9.5 Without limiting its other rights or remedies, the Supplier may terminate the Contract with immediate effect by giving written notice to the Customer if the customer commits a material breach of its obligations under this Contract and (if such breach is remediable) fails to remedy that breach within 20 Business days after receipt of notice in writing to do so;
9.6 Without limiting its other rights or remedies, the Supplier may terminate the Contract with immediate effect by giving written notice to the Customer if the Customer provides to the Supplier, or requests that the Supplier creates, any item which contains or refers to any Prohibited Content.
9.7 Without limiting its other rights or remedies, the Supplier may terminate the Contract with immediate effect by giving written notice to the Customer if the Customer makes or causes to be made any comment (be it verbal or written) that a director of the Supplier considers in their absolute discretion to be averse to the interests of the Supplier or to be derogatory in nature or tone.
9.8 Without limiting its other rights or remedies, the Supplier may suspend the supply of Services under the Contract or any other contract between the Customer and the Supplier if the Customer fails to pay any amount due under this Contract on the due date for payment, the Customer becomes subject to any of the events listed in clause 9.3(a) to clause 9.3(l), or the Supplier reasonably believes that the Customer is about to become subject to any of them.
9.9 On termination of the Contract for any reason:
(a) the Customer shall immediately pay to the Supplier all of the Supplier’s outstanding unpaid invoices and interest and, in respect of any sums due under the Contract which would have been invoiced by the Supplier in accordance with clause 5 above but for the termination of the Contract but for which no invoice has yet been submitted, the Supplier shall submit an invoice, which shall be payable by the Customer immediately on receipt;
(b) the Customer shall indemnify the Supplier for any and all losses, costs, damages and expenses suffered or incurred by the Supplier as a result of the termination of the Contract including indemnifying the Supplier for all of it’s legal costs and disbursements incurred in enforcing the terms of this agreement and/or the recovery of any unpaid debt due by the Customer under Clause 9.9(a) above;
(c) The Supplier shall, in its absolute discretion, be entitled to immediately resell the Services to a third party without restriction or liability vis a vis the Customer and the Customer hereby warrants not to interfere or attempt to interfere with any such resale;
(d) the accrued rights and remedies of the parties as at termination shall not be affected, including the right to claim damages in respect of any breach of the Contract which existed at or before the date of termination or expiry; and
(e) clauses which expressly or by implication have effect after termination shall continue in full force and effect.
10. FORCE MAJEURE
10.1 For the purposes of this Contract, Force Majeure Event means an event beyond the reasonable control of the Supplier including but not limited to strikes, lock-outs or other industrial disputes (whether involving the workforce of the Supplier or any other party), failure of a utility service or transport network, act of God, war, riot, civil commotion, malicious damage, compliance with any law or governmental order, rule, regulation or direction, accident, breakdown of plant or machinery, fire, flood, storm or default of suppliers or subcontractors.

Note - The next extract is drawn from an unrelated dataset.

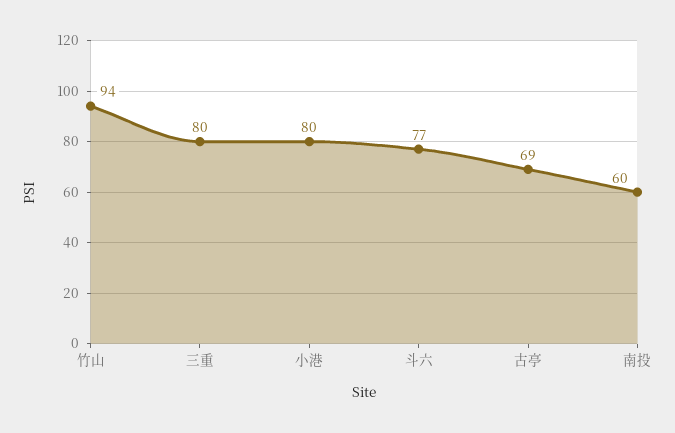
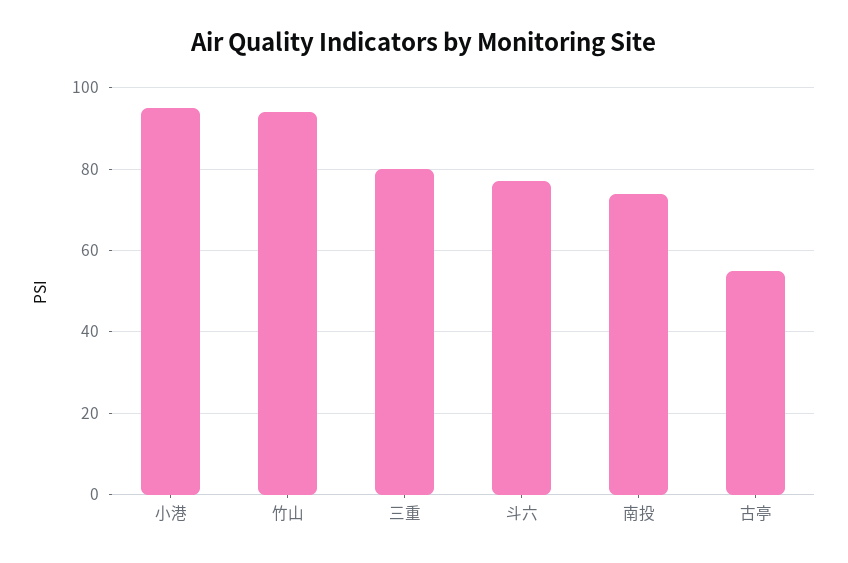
小港: 80 -> 95
古亭: 69 -> 55
南投: 60 -> 75

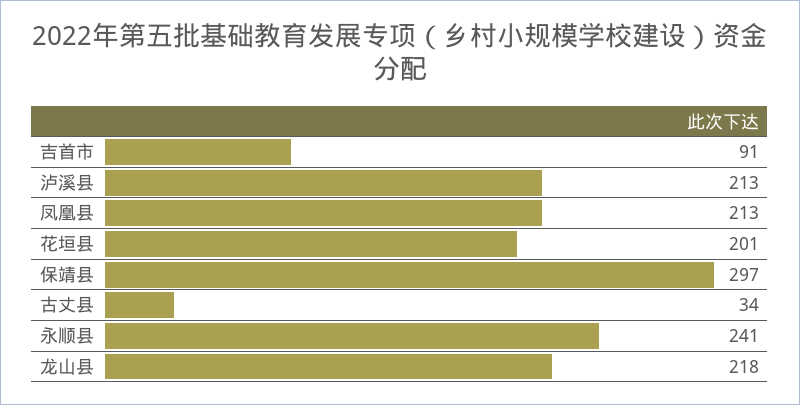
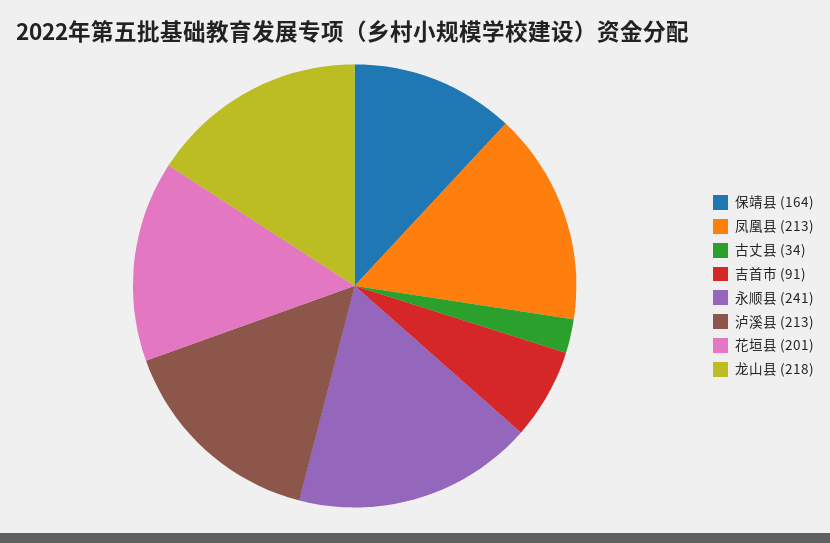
保靖县: 297 -> 164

10.2 The Supplier shall not be liable to the Customer as a result of any delay or failure to perform its obligations under this Contract as a result of a Force Majeure Event.
10.3 If the Force Majeure Event prevents the Supplier from providing any of the Services for more than 8 weeks, the Supplier shall, without limiting its other rights or remedies, have the right to terminate this Contract immediately by giving written notice to the Customer.
11.1 Assignment and other dealings.
(a) The Supplier may at any time assign, transfer, mortgage, charge, subcontract or deal in any other manner with all or any of its rights under the Contract and may subcontract or delegate in any manner any or all of its obligations under the Contract to any third party.
(b) The Customer shall not, without the prior written consent of the Supplier, assign, transfer, charge, subcontract, declare a trust over or deal in any other manner with all or any of its rights or obligations under the Contract.
(a) Any notice or other communication given to a party under or in connection with this Contract shall be in writing, addressed to that party at its registered office (if it is a company) or its principal place of business (in any other case) or such other address as that party may have specified to the other party in writing in accordance with this clause, and shall be delivered personally or sent by prepaid first-class post or other next working day delivery service, or by commercial courier or by e-mail.
(b) A notice or other communication shall be deemed to have been received: if delivered personally, when left at the address referred to in clause
11.2(a); if sent by pre-paid first class post or other next working day delivery service, at 9.00 am on the second Business Day after posting; if delivered by commercial courier, on the date and at the time that the courier’s delivery receipt is signed; or, if sent by e-mail, one Business Day after transmission.
(c) The provisions of this clause shall not apply to the service of any proceedings or other documents in any legal action
(a) If any provision or part-provision of the Contract is or becomes invalid, illegal or unenforceable, it shall be deemed modified to the minimum extent necessary to make it valid, legal and enforceable. If such modification is not possible, the relevant provision or part-provision shall be deemed deleted. Any modification to or deletion of a provision or part-provision under this clause shall not affect the validity and enforce-ability of the rest of the Contract.
(b) If any provision or part-provision of this Contract is invalid, illegal or unenforceable, the parties shall negotiate in good faith to amend such provision so that, as amended, it is legal, valid and enforceable, and, to the greatest extent possible, achieves the intended commercial result of the original provision.
11.4 Waiver. A waiver of any right under the Contract or law is only effective if it is in writing and shall not be deemed to be a waiver of any subsequent breach or default. No failure or delay by a party in exercising any right or remedy under the Contract or by law shall constitute a waiver of that or any other right or remedy, nor prevent or restrict its further exercise of that or any other right or remedy. No single or partial exercise of such right or remedy shall prevent or restrict the further exercise of that or any other right or remedy.
11.5 No partnership or agency. Nothing in the Contract is intended to, or shall be deemed to, establish any partnership or joint venture between any of the parties, nor constitute either party the agent of another party for any purpose. Neither party shall have authority to act as agent for, or to bind, the other party in any way.
11.6 Third parties. A person who is not a party to the Contract shall not have any rights to enforce its terms.
11.7 Variation. Except as set out in these Conditions, no variation of the Contract, including the introduction of any additional terms and conditions shall be effective unless it is agreed in writing and signed by the Supplier.
11.8 Governing law. This agreement and any dispute or claim arising out of or in connection with it or its subject matter or formation (including non-contractual disputes or claims) shall be governed by and construed in accordance with the law of England and Wales.
11.9 Jurisdiction Each party irrevocably agrees that the courts of England and Wales shall have exclusive jurisdiction to settle any dispute or claim arising out of or in connection with this Contract or its subject matter or formation (including non-contractual disputes or claims).